Эсуги задержалась, глянула на туфли.
— Что с ними стало, — грустно промолвила она, бросив на Юсэка укоряющий взгляд. — Говорила же тебе, а ты не послушался, вот и развалились.
— Она о туфлях печется! — воскликнула хозяйка. — Ты на себя лучше посмотри…
— Ну, а вы что пристыли к порогу? — обратился Соним к притихшим мужчинам. — Забирайтесь на ондоль. Сейчас похлебаем горячего супу и ляжем отдыхать.
Наскоро скинув обувь, Бонсек первым поднялся на ондоль и, скрестив ноги, уселся поближе к папсану. Подсели и другие. Один Юсэк продолжал стоять у двери, растерянно глядя то на занавес, за которым скрылась Эсуги, то на ее туфли.
— А ты чего стоишь? — спросил его Соним. — Залезай, места всем хватит.
— Я постою. Мне не холодно, — промолвил Юсэк, опускаясь на стульчик.
Отогревшиеся люди молчали. Вороша соломенную крышу, свистел ветер. Стучался в окно дождь…
Они проснулись от шума. Из комнаты в комнату с криком и смехом носились бесштанные дети. Мать, занятая завтраком возле печи, ворчала на них, но те не унимались.
— Эти чертенята разве дадут людям отдохнуть, — пыталась извиниться женщина.
— Спасибо, что разбудили, — сказал Ир, быстро поднимаясь. — Не время отсыпаться: день короткий, а путь еще долгий. — Сойдя с ондоля, он прошел в комнату, где лежала Эсуги. Глаза ее были закрыты, она тяжело дышала. Потрогав ее голову, Ир спросил подошедшую хозяйку: — В деревне есть лекарь?
— Сами мы лекари, — сказала женщина. — Проку от них никакого. Разве что унесет с собой лишний багади[42] зерна. — И, вздохнув, проворчала: — Все мы пиявки из одного пруда. Одним — горе, другим — пища.
— Зачем же так обо всех, — попробовал возразить Ир. — Мы видим, что вы добрые люди.
— Уж больно обидно за корейцев, — промолвила женщина.
Она еще что-то говорила, но Ир не слышал, мысли его были заняты другим.
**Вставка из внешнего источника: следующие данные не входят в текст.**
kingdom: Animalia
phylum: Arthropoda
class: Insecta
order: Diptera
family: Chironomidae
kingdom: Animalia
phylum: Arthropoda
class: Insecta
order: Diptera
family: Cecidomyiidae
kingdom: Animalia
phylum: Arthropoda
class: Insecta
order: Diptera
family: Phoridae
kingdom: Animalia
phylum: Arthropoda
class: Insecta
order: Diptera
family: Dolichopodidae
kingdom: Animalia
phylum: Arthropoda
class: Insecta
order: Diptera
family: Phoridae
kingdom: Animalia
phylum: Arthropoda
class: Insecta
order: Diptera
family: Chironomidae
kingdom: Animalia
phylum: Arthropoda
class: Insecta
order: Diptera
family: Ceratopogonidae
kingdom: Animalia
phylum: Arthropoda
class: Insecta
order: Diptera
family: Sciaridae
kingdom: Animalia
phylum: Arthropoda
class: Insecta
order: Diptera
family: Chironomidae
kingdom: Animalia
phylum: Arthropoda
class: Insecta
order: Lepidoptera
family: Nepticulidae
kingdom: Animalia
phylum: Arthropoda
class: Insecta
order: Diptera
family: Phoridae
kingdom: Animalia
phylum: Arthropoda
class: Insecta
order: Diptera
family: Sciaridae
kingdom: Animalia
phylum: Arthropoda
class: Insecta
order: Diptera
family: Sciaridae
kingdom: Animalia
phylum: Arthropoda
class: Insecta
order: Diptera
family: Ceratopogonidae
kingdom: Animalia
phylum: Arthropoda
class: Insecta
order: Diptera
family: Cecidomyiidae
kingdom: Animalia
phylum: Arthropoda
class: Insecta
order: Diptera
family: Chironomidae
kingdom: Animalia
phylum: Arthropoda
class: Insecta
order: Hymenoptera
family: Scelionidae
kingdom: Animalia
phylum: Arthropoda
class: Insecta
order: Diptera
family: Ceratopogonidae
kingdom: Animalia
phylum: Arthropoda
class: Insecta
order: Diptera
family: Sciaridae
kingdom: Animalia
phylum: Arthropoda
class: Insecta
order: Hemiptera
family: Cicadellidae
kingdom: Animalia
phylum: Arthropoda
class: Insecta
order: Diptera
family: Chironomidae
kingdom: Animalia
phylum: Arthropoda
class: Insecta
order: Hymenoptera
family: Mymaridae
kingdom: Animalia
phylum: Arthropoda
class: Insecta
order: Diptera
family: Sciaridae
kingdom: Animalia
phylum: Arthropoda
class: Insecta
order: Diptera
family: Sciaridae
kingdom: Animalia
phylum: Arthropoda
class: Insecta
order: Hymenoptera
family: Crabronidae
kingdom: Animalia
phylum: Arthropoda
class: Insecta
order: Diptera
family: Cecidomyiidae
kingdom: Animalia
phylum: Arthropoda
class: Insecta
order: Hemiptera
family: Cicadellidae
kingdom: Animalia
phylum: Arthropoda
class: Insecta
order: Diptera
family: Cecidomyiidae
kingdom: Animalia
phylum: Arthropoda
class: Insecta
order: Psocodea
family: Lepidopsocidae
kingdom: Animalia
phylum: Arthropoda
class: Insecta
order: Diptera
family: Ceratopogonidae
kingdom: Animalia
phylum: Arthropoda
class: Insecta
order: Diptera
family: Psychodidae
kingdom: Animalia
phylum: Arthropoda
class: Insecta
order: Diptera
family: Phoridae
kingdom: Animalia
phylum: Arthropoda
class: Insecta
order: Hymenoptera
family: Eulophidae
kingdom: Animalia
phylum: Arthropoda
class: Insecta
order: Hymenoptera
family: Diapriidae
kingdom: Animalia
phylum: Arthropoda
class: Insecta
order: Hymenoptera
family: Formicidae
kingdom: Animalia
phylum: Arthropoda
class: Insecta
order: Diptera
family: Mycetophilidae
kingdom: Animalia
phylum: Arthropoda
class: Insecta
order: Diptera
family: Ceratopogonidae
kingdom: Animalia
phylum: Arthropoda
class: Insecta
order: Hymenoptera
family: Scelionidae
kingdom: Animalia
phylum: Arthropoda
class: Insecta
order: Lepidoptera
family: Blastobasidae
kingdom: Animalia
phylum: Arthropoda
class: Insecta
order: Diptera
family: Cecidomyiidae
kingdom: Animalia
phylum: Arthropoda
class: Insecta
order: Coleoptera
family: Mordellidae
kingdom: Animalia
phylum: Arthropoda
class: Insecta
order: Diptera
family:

Взглянув на него, Юсэк сразу понял, что с Эсуги плохо. Он никогда не видел учителя таким обеспокоенным, как сейчас, и это его пугало.
— Что с ней, сенсами? — спросил он встревожен-но.
— Ей очень плохо, — сказал Ир. — А куда Соним ушел? — Не дожидаясь ответа, он вышел из фанзы.
Дождя не было, но тучи еще тянулись с севера на юг. Заглянув в чулан и обойдя двор, Ир оказался на улице. Вдали синели омытые дождями сопки. К прилипшим к холму однообразным фанзам слетались стаи ворон, вероятно, отыскивали на пашнях выбитых ливнем червей. А за фанзами и огородами, где-то в конце этих изрезанных оврагами холмов, была юго-восточная граница России. Она находилась рядом, и тем труднее ему было оставаться здесь, в этой фанзе, куда могли в любую минуту нагрянуть японцы или китайские карательные отряды. Он понимал, что сулила ему и его друзьям встреча с ними, и в то же время не мог уйти отсюда, оставив больную Эсуги на попечение чужим людям.